Exercise prompt:
From the listing below, pull out the lines that hold "Росреестра".

Material shown:
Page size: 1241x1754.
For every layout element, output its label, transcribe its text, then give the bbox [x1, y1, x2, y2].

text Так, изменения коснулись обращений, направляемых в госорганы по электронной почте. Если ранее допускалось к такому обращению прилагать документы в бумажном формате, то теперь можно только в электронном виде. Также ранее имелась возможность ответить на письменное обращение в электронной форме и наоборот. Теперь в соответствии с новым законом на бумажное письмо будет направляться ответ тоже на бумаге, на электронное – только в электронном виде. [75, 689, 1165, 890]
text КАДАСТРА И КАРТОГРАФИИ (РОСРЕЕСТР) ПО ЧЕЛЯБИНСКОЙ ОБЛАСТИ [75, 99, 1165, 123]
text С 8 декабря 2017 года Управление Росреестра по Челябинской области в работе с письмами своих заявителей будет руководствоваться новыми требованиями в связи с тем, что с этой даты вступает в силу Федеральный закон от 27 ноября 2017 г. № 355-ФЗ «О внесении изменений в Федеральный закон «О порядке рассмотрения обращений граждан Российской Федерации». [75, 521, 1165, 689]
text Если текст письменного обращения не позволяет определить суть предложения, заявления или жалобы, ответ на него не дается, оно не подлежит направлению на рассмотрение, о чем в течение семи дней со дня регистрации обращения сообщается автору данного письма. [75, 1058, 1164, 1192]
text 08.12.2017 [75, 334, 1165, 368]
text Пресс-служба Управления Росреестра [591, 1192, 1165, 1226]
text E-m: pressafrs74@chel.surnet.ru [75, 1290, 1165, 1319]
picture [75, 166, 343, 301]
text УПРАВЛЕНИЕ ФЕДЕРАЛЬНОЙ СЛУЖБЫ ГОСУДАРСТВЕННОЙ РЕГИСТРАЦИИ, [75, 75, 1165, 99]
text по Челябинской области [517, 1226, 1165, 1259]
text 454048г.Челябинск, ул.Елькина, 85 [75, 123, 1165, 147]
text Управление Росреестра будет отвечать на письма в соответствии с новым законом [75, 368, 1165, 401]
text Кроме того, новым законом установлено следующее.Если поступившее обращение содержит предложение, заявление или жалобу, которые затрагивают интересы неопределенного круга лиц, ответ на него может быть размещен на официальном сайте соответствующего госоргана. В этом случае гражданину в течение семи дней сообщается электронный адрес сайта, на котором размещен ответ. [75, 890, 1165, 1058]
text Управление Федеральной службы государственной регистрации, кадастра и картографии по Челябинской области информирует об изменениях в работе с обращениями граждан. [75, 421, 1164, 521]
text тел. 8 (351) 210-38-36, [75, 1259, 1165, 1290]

Task output:
text С 8 декабря 2017 года Управление Росреестра по Челябинской области в работе с письмами своих заявителей будет руководствоваться новыми требованиями в связи с тем, что с этой даты вступает в силу Федеральный закон от 27 ноября 2017 г. № 355-ФЗ «О внесении изменений в Федеральный закон «О порядке рассмотрения обращений граждан Российской Федерации». [75, 521, 1165, 689]
text Пресс-служба Управления Росреестра [591, 1192, 1165, 1226]
text Управление Росреестра будет отвечать на письма в соответствии с новым законом [75, 368, 1165, 401]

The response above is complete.